## WORK ORDER:
Reproduce the material below with "online marketing" changed to "digital marketing" at every occurrence. Leave every other line and character unchanged.

## EXERCISE INPUT:
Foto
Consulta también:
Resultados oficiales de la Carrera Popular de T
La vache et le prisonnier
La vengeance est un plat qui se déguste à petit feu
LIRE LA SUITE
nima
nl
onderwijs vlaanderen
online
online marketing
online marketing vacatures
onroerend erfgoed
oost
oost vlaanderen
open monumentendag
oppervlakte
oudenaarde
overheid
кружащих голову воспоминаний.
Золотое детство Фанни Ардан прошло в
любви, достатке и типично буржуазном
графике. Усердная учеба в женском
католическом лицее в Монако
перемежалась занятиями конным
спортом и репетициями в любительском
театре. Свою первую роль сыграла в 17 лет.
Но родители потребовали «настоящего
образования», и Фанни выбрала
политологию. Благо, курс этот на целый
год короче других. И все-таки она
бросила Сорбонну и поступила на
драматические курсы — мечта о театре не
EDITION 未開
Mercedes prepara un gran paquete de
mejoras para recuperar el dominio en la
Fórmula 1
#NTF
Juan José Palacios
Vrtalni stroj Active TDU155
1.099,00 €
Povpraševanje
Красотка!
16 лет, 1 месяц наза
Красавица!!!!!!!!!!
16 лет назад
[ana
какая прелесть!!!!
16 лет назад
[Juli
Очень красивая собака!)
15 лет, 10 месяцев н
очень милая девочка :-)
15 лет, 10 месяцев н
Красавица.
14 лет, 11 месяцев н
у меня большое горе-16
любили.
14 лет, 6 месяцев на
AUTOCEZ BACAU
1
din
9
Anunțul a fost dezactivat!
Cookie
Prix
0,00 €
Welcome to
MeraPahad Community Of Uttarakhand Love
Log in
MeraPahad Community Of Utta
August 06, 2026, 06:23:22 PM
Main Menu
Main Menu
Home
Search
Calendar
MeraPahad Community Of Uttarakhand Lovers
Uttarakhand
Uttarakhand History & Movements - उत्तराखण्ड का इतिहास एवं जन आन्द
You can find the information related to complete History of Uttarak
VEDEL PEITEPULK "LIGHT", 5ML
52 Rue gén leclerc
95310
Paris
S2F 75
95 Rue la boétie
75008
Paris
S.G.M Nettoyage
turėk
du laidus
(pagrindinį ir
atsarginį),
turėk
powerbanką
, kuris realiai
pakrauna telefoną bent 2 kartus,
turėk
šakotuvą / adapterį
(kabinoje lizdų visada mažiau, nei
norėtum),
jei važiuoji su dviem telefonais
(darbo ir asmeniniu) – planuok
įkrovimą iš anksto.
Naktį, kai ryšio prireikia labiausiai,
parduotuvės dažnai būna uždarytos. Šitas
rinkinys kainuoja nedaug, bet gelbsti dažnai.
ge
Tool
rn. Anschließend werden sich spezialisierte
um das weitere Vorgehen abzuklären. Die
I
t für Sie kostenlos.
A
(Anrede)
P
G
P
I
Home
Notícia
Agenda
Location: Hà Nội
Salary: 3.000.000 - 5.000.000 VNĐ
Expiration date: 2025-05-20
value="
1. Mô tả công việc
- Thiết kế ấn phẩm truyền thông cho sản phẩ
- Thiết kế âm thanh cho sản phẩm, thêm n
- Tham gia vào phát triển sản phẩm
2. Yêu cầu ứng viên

## SOLUTION TO THE EXERCISE:
Foto
Consulta también:
Resultados oficiales de la Carrera Popular de T
La vache et le prisonnier
La vengeance est un plat qui se déguste à petit feu
LIRE LA SUITE
nima
nl
onderwijs vlaanderen
online
digital marketing
digital marketing vacatures
onroerend erfgoed
oost
oost vlaanderen
open monumentendag
oppervlakte
oudenaarde
overheid
кружащих голову воспоминаний.
Золотое детство Фанни Ардан прошло в
любви, достатке и типично буржуазном
графике. Усердная учеба в женском
католическом лицее в Монако
перемежалась занятиями конным
спортом и репетициями в любительском
театре. Свою первую роль сыграла в 17 лет.
Но родители потребовали «настоящего
образования», и Фанни выбрала
политологию. Благо, курс этот на целый
год короче других. И все-таки она
бросила Сорбонну и поступила на
драматические курсы — мечта о театре не
EDITION 未開
Mercedes prepara un gran paquete de
mejoras para recuperar el dominio en la
Fórmula 1
#NTF
Juan José Palacios
Vrtalni stroj Active TDU155
1.099,00 €
Povpraševanje
Красотка!
16 лет, 1 месяц наза
Красавица!!!!!!!!!!
16 лет назад
[ana
какая прелесть!!!!
16 лет назад
[Juli
Очень красивая собака!)
15 лет, 10 месяцев н
очень милая девочка :-)
15 лет, 10 месяцев н
Красавица.
14 лет, 11 месяцев н
у меня большое горе-16
любили.
14 лет, 6 месяцев на
AUTOCEZ BACAU
1
din
9
Anunțul a fost dezactivat!
Cookie
Prix
0,00 €
Welcome to
MeraPahad Community Of Uttarakhand Love
Log in
MeraPahad Community Of Utta
August 06, 2026, 06:23:22 PM
Main Menu
Main Menu
Home
Search
Calendar
MeraPahad Community Of Uttarakhand Lovers
Uttarakhand
Uttarakhand History & Movements - उत्तराखण्ड का इतिहास एवं जन आन्द
You can find the information related to complete History of Uttarak
VEDEL PEITEPULK "LIGHT", 5ML
52 Rue gén leclerc
95310
Paris
S2F 75
95 Rue la boétie
75008
Paris
S.G.M Nettoyage
turėk
du laidus
(pagrindinį ir
atsarginį),
turėk
powerbanką
, kuris realiai
pakrauna telefoną bent 2 kartus,
turėk
šakotuvą / adapterį
(kabinoje lizdų visada mažiau, nei
norėtum),
jei važiuoji su dviem telefonais
(darbo ir asmeniniu) – planuok
įkrovimą iš anksto.
Naktį, kai ryšio prireikia labiausiai,
parduotuvės dažnai būna uždarytos. Šitas
rinkinys kainuoja nedaug, bet gelbsti dažnai.
ge
Tool
rn. Anschließend werden sich spezialisierte
um das weitere Vorgehen abzuklären. Die
I
t für Sie kostenlos.
A
(Anrede)
P
G
P
I
Home
Notícia
Agenda
Location: Hà Nội
Salary: 3.000.000 - 5.000.000 VNĐ
Expiration date: 2025-05-20
value="
1. Mô tả công việc
- Thiết kế ấn phẩm truyền thông cho sản phẩ
- Thiết kế âm thanh cho sản phẩm, thêm n
- Tham gia vào phát triển sản phẩm
2. Yêu cầu ứng viên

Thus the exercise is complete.